The C-type natriuretic peptide receptor is the predominant natriuretic peptide receptor mRNA expressed in rat hypothalamus.

The natriuretic peptide receptors (NPR) are membrane-bound guanylate cyclases with extracellular binding domains specific for particular members of the natriuretic peptide family. NPR-A binds atrial natriuretic peptide (ANP) with high affinity, whereas the NPR-B appears to be specific for C-type natriuretic peptide (CNP). Previous data indicating extensive overlap between localization of ANP and CNP in hypothalamic neuroendocrine circuits suggest the importance of determining whether specificity of natriuretic peptide action may be conferred via receptor type present on target cells. To address this issue, we used in situ hybridization histochemistry to localize NPR-A and NPR-B mRNA in the hypothalamus. NPR-A mRNA was not found in substantial abundance in any hypothalamic nucleus; however, detectable NPR-A signal was observed in other brain regions, including the subfornical organ and medial habenula.
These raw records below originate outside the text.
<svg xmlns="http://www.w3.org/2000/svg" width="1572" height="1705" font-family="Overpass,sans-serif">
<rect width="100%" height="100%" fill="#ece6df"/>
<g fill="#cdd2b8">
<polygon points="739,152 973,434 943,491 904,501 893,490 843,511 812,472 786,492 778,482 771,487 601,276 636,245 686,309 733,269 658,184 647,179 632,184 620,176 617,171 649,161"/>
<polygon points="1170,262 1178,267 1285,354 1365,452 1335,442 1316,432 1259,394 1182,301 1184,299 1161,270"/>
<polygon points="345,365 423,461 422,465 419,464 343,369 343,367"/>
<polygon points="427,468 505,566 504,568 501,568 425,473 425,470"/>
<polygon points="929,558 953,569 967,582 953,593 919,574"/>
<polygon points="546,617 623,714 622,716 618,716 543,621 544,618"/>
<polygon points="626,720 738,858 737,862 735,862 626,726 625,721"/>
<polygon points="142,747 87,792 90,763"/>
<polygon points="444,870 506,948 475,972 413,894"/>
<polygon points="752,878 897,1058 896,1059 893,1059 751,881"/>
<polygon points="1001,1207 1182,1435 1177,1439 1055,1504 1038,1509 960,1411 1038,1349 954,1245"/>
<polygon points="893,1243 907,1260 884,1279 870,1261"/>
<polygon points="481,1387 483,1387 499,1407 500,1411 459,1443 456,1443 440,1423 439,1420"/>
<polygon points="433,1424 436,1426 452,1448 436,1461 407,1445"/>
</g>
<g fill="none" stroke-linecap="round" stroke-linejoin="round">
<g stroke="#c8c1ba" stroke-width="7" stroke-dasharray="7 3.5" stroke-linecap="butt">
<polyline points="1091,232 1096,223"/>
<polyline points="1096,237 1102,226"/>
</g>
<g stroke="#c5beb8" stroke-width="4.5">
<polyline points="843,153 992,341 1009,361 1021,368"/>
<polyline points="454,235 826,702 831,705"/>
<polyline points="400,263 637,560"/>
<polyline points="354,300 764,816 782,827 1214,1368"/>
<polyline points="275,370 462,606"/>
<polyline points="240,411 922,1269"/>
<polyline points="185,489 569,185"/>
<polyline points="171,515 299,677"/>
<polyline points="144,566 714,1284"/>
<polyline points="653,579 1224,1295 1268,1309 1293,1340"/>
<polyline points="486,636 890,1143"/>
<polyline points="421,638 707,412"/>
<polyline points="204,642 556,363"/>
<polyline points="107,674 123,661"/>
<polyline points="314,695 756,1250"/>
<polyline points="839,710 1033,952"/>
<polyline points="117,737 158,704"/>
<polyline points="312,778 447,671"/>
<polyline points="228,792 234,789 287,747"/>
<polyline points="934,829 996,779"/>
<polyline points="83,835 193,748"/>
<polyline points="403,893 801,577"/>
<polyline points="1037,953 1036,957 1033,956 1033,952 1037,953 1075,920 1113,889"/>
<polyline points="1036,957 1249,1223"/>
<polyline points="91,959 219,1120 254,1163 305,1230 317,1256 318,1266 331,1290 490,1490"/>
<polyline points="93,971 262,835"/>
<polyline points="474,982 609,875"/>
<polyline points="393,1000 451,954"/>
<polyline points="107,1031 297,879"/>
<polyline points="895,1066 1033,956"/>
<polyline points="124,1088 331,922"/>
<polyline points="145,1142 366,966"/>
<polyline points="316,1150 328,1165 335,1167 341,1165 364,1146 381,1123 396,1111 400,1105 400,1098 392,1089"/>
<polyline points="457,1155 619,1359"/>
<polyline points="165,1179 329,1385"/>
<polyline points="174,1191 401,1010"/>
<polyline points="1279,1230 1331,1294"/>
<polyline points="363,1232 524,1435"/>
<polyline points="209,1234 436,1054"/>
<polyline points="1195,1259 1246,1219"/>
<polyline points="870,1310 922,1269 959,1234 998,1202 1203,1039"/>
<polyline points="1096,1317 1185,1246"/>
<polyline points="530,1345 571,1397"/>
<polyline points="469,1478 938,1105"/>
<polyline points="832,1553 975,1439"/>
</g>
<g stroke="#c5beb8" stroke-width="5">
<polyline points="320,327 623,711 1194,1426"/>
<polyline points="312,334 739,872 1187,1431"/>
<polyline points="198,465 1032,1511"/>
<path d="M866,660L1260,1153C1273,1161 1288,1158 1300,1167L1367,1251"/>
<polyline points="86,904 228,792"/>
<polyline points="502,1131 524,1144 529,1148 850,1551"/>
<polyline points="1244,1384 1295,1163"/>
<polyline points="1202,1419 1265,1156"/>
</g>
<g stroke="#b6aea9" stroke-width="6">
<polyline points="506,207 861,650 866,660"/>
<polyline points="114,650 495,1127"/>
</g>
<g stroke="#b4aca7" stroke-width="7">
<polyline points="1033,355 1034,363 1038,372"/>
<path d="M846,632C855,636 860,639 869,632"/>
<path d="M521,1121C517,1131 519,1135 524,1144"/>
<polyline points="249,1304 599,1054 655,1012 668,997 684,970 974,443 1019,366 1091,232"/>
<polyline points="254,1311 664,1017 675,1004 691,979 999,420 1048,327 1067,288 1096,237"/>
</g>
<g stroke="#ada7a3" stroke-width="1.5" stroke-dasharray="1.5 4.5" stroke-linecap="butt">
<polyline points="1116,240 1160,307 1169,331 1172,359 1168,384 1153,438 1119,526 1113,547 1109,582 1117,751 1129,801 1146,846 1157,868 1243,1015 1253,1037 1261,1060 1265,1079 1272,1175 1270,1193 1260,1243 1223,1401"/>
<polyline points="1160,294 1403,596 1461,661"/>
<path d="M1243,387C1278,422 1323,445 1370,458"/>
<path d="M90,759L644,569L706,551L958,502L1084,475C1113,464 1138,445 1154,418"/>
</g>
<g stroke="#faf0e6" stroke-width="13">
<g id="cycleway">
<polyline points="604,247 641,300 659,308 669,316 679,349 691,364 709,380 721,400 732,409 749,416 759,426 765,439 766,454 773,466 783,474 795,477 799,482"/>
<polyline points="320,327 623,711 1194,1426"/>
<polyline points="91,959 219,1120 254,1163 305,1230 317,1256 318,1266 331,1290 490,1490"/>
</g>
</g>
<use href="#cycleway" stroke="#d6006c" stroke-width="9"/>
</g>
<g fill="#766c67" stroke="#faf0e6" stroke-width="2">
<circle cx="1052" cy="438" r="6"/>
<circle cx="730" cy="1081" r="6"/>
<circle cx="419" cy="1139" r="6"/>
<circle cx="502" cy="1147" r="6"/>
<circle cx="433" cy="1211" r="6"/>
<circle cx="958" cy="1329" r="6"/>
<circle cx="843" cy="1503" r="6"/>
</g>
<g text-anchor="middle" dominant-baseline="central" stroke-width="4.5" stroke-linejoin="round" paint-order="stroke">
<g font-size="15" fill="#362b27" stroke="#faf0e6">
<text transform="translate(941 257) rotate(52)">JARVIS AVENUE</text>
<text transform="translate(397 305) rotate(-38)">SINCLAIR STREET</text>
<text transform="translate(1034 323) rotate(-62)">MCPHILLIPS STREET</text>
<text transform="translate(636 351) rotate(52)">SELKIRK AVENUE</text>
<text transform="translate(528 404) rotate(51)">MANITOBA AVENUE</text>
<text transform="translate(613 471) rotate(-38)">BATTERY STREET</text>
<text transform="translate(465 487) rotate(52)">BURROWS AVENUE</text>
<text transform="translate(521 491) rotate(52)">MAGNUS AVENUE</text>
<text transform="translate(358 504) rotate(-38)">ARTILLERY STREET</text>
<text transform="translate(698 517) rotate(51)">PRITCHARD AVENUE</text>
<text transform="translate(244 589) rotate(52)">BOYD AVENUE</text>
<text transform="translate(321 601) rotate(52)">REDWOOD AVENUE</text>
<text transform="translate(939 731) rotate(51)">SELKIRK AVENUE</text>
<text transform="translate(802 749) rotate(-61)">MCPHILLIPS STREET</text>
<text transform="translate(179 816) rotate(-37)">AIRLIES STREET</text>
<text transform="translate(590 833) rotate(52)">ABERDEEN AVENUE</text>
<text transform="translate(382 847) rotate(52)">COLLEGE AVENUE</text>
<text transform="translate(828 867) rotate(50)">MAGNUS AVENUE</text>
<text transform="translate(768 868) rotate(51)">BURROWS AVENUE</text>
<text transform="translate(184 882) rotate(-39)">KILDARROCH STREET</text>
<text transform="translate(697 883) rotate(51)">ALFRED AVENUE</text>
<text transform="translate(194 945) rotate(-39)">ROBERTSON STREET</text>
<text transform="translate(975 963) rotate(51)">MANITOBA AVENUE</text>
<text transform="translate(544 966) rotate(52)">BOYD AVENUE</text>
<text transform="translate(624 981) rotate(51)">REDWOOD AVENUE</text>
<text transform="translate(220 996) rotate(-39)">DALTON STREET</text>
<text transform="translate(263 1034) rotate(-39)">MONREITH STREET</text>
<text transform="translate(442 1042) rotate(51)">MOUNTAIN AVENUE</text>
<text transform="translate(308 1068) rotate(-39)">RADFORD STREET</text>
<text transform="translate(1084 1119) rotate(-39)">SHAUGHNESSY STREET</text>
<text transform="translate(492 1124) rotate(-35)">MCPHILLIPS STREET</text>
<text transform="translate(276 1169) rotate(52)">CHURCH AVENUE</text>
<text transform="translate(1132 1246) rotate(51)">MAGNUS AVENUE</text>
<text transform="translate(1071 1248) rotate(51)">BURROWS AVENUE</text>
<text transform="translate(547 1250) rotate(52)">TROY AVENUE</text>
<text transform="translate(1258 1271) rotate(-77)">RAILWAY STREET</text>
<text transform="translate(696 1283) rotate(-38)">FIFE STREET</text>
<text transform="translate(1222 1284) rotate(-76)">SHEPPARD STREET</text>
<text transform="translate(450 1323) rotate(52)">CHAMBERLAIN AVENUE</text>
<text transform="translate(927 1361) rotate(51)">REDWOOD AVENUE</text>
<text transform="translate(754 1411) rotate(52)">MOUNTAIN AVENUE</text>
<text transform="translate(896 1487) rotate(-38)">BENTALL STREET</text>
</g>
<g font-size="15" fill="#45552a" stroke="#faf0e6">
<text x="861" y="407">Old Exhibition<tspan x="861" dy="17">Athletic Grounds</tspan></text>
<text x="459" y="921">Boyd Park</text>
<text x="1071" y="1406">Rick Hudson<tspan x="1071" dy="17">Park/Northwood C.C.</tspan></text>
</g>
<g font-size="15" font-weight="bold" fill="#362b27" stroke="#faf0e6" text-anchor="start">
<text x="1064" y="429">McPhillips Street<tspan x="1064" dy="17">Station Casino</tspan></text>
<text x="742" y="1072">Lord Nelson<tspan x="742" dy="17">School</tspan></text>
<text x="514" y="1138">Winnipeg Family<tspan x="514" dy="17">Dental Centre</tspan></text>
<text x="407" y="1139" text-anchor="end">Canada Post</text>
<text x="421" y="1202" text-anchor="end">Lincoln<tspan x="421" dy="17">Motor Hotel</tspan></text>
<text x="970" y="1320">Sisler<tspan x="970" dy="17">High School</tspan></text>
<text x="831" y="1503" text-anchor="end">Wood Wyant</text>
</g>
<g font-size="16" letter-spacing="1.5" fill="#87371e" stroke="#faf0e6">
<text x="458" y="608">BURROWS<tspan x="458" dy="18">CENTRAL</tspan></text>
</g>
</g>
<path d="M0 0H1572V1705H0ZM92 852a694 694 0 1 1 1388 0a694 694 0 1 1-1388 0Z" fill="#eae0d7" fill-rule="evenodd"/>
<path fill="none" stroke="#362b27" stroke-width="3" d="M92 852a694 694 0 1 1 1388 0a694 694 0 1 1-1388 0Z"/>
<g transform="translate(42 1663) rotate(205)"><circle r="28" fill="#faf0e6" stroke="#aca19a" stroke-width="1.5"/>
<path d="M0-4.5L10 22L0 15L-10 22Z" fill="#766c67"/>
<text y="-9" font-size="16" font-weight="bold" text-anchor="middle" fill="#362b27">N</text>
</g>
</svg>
In contrast, NPR-B mRNA was expressed throughout the hypothalamus, including neurons of the magnocellular and parvocellular paraventricular, the arcuate, and the supraoptic nuclei. Expression was also seen in other nuclei essential to neuroendocrine control, including the median preoptic, anteroventral periventricular, tuberomammilary, ventromedial and suprachiasmatic nuclei. NPR-B mRNA was also observed in the neural lobe of the pituitary gland, suggesting expression by pituicytes. The results suggest that NPR-B is the primary natriuretic peptide receptor in hypothalamus, and by inference indicate that CNP is the primary active natriuretic peptide in neuroendocrine regulation.